YOUR GOAL => When you find the line with "Vapour density Not available |" among the records below, reproduce it and each line after it exactly, ending with the line with "Viscosity Not available |".

Saved entries =>
----------
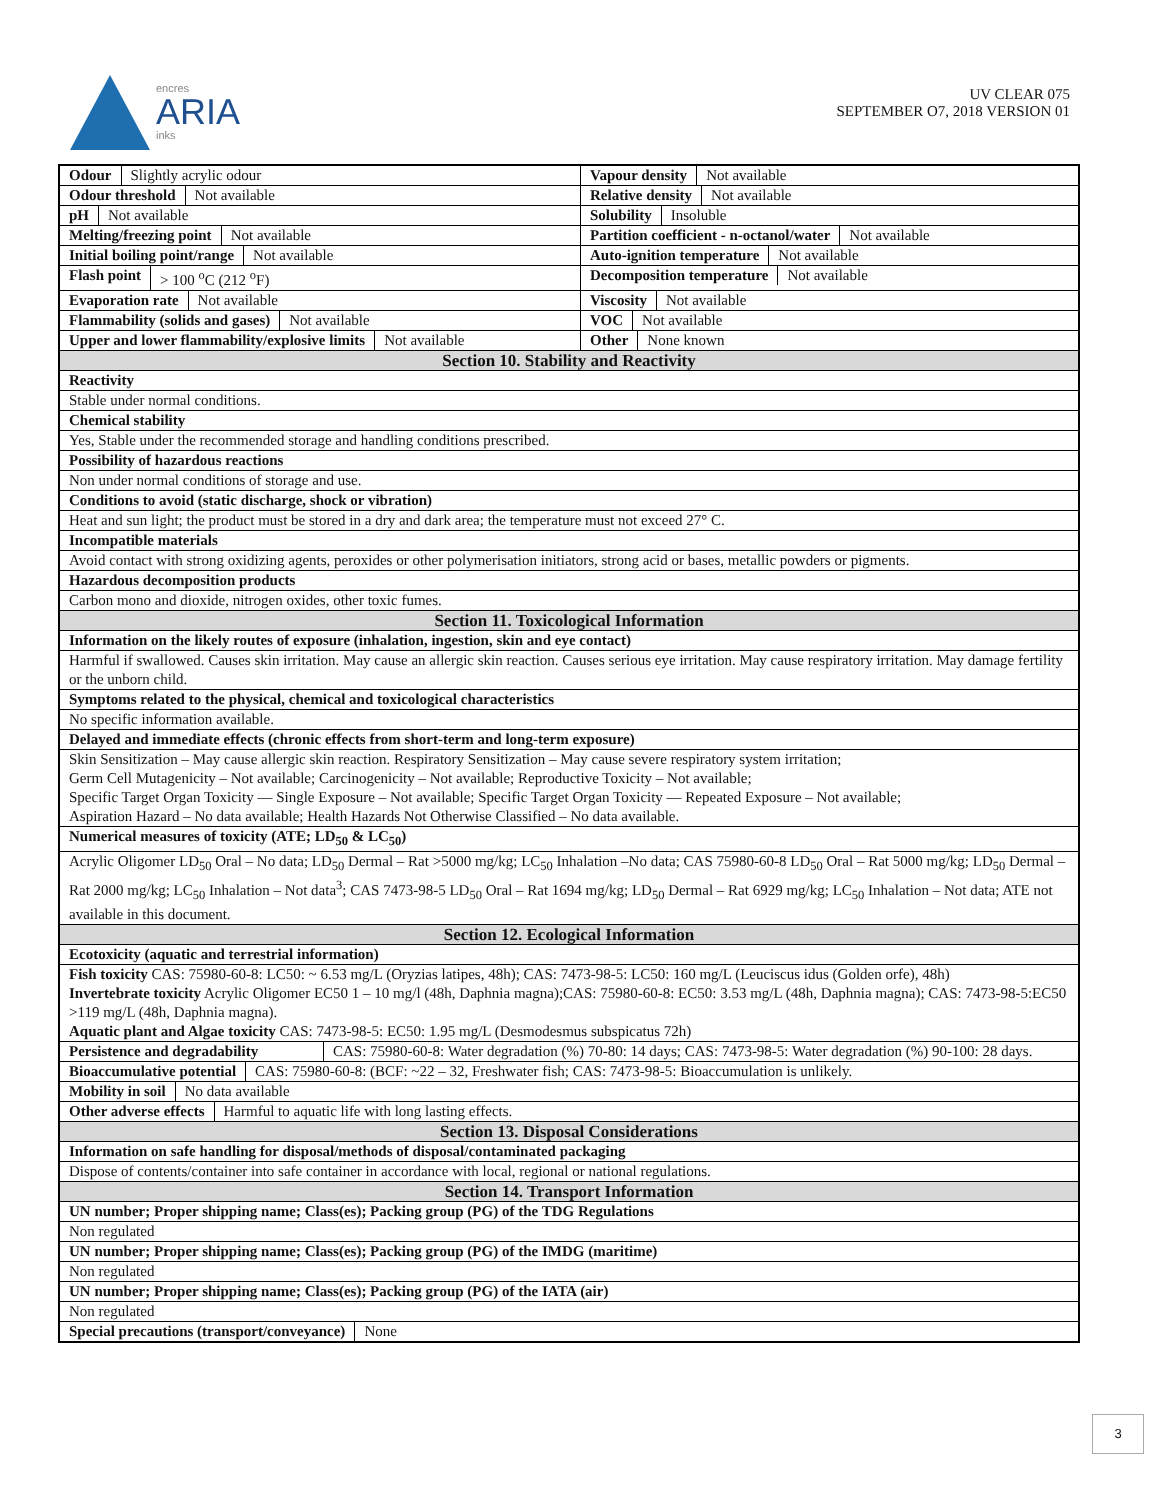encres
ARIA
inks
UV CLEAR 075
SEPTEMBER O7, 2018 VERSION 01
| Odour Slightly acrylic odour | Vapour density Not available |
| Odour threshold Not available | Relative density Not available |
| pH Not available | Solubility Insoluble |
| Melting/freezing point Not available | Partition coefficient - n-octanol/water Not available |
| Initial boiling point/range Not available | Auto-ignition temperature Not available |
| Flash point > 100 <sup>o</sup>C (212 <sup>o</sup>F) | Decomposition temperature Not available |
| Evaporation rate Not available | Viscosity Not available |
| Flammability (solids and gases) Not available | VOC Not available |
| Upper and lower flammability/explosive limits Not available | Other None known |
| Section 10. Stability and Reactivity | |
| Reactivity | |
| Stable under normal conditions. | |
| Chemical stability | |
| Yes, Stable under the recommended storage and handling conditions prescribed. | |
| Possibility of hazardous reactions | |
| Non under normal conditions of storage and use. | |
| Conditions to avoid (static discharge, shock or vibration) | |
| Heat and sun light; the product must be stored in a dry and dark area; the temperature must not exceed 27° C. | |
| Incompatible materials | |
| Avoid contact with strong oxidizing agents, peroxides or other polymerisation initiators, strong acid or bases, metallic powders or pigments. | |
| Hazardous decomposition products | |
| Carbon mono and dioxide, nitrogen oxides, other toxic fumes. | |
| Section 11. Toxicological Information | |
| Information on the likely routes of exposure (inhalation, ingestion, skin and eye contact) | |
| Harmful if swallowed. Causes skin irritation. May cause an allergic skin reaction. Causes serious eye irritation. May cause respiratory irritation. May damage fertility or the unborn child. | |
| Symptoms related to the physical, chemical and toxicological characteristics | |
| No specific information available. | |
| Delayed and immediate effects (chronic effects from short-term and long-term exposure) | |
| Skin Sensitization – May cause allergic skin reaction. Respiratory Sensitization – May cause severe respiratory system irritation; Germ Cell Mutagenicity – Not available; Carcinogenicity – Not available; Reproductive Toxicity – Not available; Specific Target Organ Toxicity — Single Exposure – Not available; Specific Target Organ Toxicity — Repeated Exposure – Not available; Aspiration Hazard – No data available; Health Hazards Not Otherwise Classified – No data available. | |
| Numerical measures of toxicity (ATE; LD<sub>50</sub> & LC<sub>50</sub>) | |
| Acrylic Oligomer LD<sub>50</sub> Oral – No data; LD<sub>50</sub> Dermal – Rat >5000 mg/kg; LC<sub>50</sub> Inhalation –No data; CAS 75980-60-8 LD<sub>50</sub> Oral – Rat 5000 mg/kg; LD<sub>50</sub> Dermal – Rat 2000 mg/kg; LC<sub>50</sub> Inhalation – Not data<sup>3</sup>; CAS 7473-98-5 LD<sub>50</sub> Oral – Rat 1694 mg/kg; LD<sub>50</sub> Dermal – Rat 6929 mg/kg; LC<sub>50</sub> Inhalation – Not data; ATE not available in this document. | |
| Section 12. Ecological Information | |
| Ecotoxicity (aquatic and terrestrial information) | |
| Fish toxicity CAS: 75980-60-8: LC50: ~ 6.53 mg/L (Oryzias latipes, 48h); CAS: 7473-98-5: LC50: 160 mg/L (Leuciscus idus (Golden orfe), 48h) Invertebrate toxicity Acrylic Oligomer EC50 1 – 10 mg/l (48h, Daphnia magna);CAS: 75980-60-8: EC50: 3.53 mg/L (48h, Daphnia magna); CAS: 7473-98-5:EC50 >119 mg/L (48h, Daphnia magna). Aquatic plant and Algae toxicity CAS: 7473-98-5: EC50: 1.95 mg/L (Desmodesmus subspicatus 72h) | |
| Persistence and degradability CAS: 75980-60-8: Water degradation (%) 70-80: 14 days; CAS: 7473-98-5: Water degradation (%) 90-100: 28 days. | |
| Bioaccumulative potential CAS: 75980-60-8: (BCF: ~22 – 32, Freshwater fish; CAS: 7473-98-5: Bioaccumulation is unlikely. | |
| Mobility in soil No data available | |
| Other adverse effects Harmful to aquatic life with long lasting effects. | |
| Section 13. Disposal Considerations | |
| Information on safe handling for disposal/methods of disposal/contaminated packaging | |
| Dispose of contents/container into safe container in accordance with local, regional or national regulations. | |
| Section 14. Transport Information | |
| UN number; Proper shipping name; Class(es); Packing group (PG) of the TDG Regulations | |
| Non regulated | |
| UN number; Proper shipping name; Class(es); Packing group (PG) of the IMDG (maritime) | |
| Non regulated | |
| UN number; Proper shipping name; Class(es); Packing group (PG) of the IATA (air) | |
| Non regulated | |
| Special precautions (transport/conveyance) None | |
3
----------
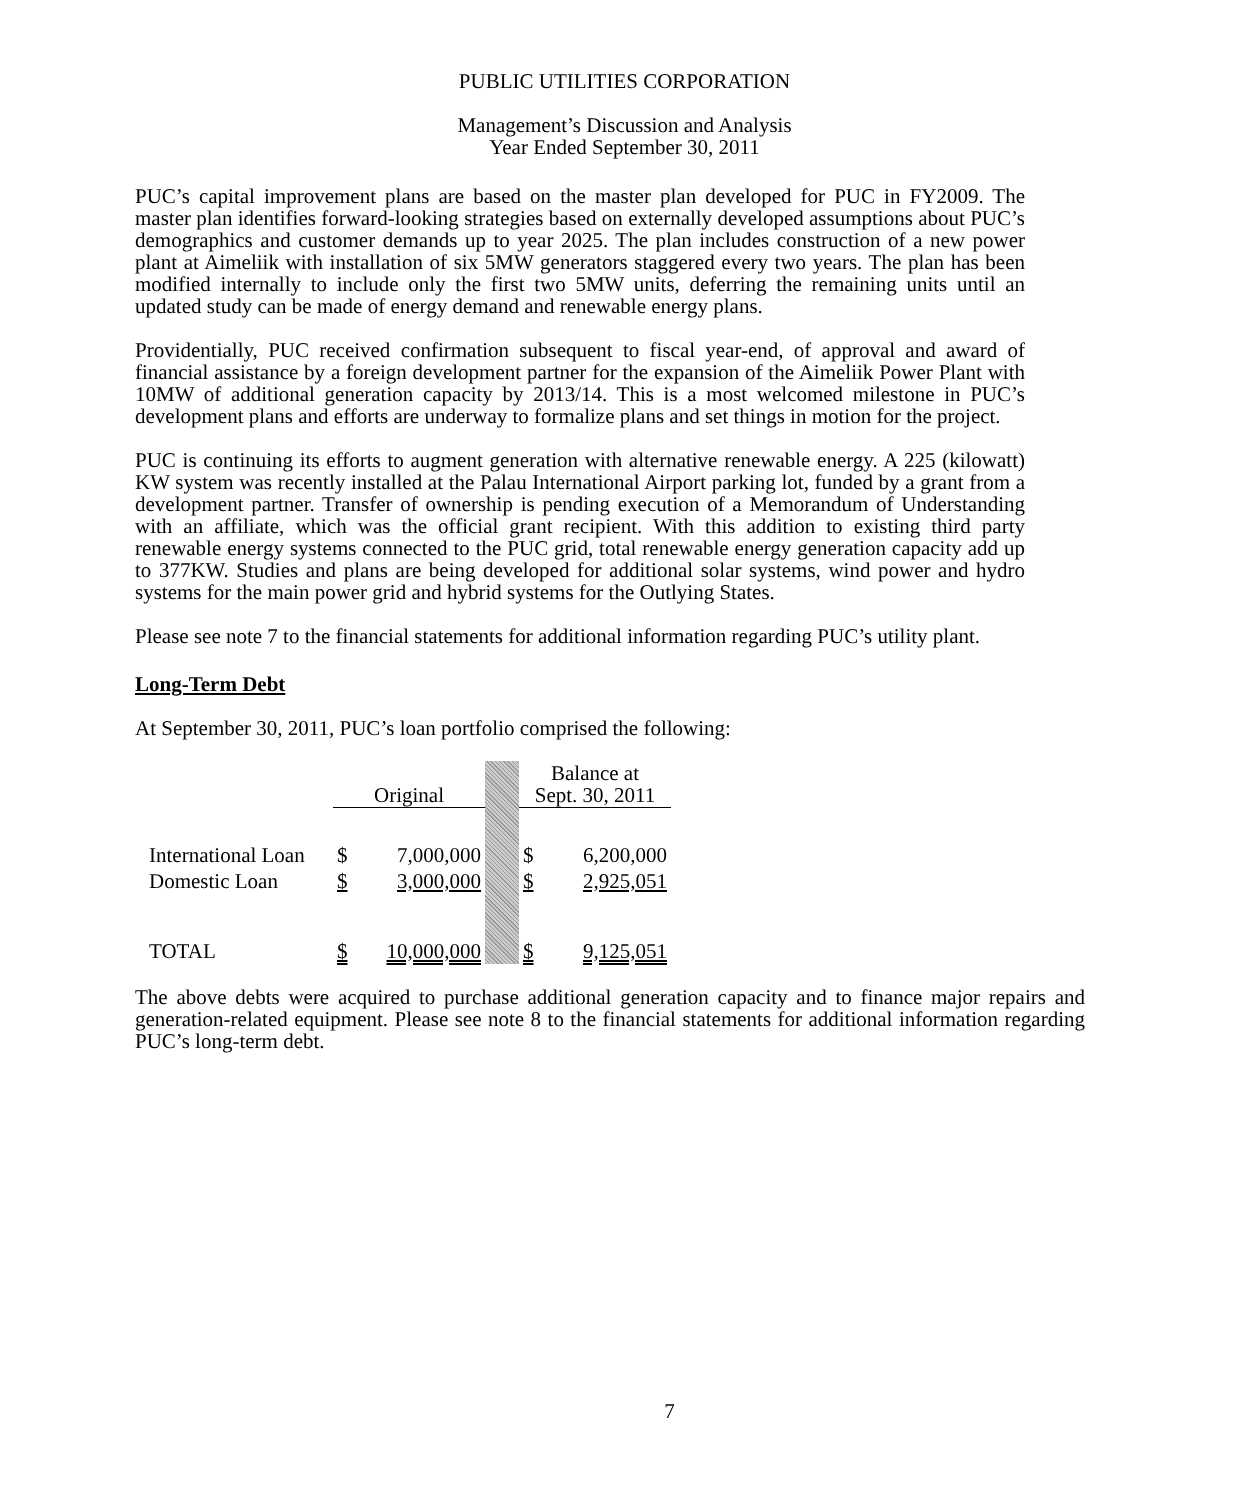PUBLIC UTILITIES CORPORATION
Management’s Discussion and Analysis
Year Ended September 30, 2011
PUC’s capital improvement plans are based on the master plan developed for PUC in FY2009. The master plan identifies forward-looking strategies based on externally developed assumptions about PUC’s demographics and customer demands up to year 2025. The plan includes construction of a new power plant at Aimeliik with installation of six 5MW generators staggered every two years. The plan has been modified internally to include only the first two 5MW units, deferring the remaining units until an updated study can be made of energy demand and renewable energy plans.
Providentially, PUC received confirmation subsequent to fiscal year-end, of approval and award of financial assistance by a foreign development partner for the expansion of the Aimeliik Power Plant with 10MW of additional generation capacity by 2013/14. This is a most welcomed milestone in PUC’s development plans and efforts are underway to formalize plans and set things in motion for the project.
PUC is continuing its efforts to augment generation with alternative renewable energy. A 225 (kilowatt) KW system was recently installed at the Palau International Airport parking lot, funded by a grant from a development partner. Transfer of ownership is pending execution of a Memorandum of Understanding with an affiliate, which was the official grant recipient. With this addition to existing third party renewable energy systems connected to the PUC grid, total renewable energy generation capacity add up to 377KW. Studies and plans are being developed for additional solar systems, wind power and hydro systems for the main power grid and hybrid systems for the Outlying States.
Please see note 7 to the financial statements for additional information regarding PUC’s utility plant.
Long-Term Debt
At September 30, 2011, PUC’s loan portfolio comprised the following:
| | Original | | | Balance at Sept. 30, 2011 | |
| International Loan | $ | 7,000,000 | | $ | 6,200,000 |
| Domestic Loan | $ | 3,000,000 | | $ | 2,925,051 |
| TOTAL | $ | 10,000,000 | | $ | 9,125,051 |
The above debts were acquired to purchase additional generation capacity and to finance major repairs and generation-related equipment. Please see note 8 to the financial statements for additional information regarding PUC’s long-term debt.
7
----------
EXERCISE RESPONSE =>
| Odour Slightly acrylic odour | Vapour density Not available |
| Odour threshold Not available | Relative density Not available |
| pH Not available | Solubility Insoluble |
| Melting/freezing point Not available | Partition coefficient - n-octanol/water Not available |
| Initial boiling point/range Not available | Auto-ignition temperature Not available |
| Flash point > 100 <sup>o</sup>C (212 <sup>o</sup>F) | Decomposition temperature Not available |
| Evaporation rate Not available | Viscosity Not available |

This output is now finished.